### Material for this exercise:
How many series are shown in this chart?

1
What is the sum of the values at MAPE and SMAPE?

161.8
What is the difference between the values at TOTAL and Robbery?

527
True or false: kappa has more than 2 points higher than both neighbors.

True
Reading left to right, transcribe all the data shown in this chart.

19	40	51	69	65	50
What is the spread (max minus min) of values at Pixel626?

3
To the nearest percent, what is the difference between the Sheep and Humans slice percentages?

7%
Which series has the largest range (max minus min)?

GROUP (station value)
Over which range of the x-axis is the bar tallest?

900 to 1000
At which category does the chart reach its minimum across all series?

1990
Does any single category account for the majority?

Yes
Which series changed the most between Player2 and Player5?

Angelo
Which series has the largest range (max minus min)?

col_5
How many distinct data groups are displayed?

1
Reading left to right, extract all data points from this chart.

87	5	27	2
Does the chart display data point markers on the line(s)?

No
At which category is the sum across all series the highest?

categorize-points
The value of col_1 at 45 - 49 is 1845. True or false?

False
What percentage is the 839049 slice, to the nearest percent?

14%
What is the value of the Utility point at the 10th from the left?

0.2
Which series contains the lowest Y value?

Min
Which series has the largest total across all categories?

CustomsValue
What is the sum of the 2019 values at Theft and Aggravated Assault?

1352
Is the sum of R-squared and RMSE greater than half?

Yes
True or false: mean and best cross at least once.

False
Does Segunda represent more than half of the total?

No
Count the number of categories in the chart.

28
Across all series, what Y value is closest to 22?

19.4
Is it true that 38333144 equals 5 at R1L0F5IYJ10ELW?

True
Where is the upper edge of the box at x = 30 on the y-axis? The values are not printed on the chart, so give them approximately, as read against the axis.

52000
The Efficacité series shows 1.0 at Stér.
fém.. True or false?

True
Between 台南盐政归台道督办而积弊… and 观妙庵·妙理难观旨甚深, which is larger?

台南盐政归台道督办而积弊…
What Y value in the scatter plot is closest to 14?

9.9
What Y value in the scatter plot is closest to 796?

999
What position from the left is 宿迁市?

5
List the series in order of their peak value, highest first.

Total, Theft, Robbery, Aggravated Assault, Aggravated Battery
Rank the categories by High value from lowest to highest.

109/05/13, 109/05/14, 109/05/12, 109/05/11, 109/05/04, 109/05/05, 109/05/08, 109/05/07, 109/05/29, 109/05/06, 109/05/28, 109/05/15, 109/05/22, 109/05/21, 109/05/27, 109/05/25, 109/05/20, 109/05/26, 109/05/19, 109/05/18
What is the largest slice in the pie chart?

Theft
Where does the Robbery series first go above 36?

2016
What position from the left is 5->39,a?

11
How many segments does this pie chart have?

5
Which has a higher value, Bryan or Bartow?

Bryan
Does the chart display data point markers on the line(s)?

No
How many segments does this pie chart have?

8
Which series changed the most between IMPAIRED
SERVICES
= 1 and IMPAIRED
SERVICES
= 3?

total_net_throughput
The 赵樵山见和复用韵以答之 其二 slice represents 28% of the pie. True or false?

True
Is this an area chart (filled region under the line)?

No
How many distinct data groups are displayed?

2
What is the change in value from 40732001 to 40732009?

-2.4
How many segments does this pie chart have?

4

### What the exercise asks:
Turn the lines above into a numbered list, leaving out the blank lines.

### Answer box:
1. How many series are shown in this chart?
2. 1
3. What is the sum of the values at MAPE and SMAPE?
4. 161.8
5. What is the difference between the values at TOTAL and Robbery?
6. 527
7. True or false: kappa has more than 2 points higher than both neighbors.
8. True
9. Reading left to right, transcribe all the data shown in this chart.
10. 19	40	51	69	65	50
11. What is the spread (max minus min) of values at Pixel626?
12. 3
13. To the nearest percent, what is the difference between the Sheep and Humans slice percentages?
14. 7%
15. Which series has the largest range (max minus min)?
16. GROUP (station value)
17. Over which range of the x-axis is the bar tallest?
18. 900 to 1000
19. At which category does the chart reach its minimum across all series?
20. 1990
21. Does any single category account for the majority?
22. Yes
23. Which series changed the most between Player2 and Player5?
24. Angelo
25. Which series has the largest range (max minus min)?
26. col_5
27. How many distinct data groups are displayed?
28. 1
29. Reading left to right, extract all data points from this chart.
30. 87	5	27	2
31. Does the chart display data point markers on the line(s)?
32. No
33. At which category is the sum across all series the highest?
34. categorize-points
35. The value of col_1 at 45 - 49 is 1845. True or false?
36. False
37. What percentage is the 839049 slice, to the nearest percent?
38. 14%
39. What is the value of the Utility point at the 10th from the left?
40. 0.2
41. Which series contains the lowest Y value?
42. Min
43. Which series has the largest total across all categories?
44. CustomsValue
45. What is the sum of the 2019 values at Theft and Aggravated Assault?
46. 1352
47. Is the sum of R-squared and RMSE greater than half?
48. Yes
49. True or false: mean and best cross at least once.
50. False
51. Does Segunda represent more than half of the total?
52. No
53. Count the number of categories in the chart.
54. 28
55. Across all series, what Y value is closest to 22?
56. 19.4
57. Is it true that 38333144 equals 5 at R1L0F5IYJ10ELW?
58. True
59. Where is the upper edge of the box at x = 30 on the y-axis? The values are not printed on the chart, so give them approximately, as read against the axis.
60. 52000
61. The Efficacité series shows 1.0 at Stér.
62. fém.. True or false?
63. True
64. Between 台南盐政归台道督办而积弊… and 观妙庵·妙理难观旨甚深, which is larger?
65. 台南盐政归台道督办而积弊…
66. What Y value in the scatter plot is closest to 14?
67. 9.9
68. What Y value in the scatter plot is closest to 796?
69. 999
70. What position from the left is 宿迁市?
71. 5
72. List the series in order of their peak value, highest first.
73. Total, Theft, Robbery, Aggravated Assault, Aggravated Battery
74. Rank the categories by High value from lowest to highest.
75. 109/05/13, 109/05/14, 109/05/12, 109/05/11, 109/05/04, 109/05/05, 109/05/08, 109/05/07, 109/05/29, 109/05/06, 109/05/28, 109/05/15, 109/05/22, 109/05/21, 109/05/27, 109/05/25, 109/05/20, 109/05/26, 109/05/19, 109/05/18
76. What is the largest slice in the pie chart?
77. Theft
78. Where does the Robbery series first go above 36?
79. 2016
80. What position from the left is 5->39,a?
81. 11
82. How many segments does this pie chart have?
83. 5
84. Which has a higher value, Bryan or Bartow?
85. Bryan
86. Does the chart display data point markers on the line(s)?
87. No
88. How many segments does this pie chart have?
89. 8
90. Which series changed the most between IMPAIRED
91. SERVICES
92. = 1 and IMPAIRED
93. SERVICES
94. = 3?
95. total_net_throughput
96. The 赵樵山见和复用韵以答之 其二 slice represents 28% of the pie. True or false?
97. True
98. Is this an area chart (filled region under the line)?
99. No
100. How many distinct data groups are displayed?
101. 2
102. What is the change in value from 40732001 to 40732009?
103. -2.4
104. How many segments does this pie chart have?
105. 4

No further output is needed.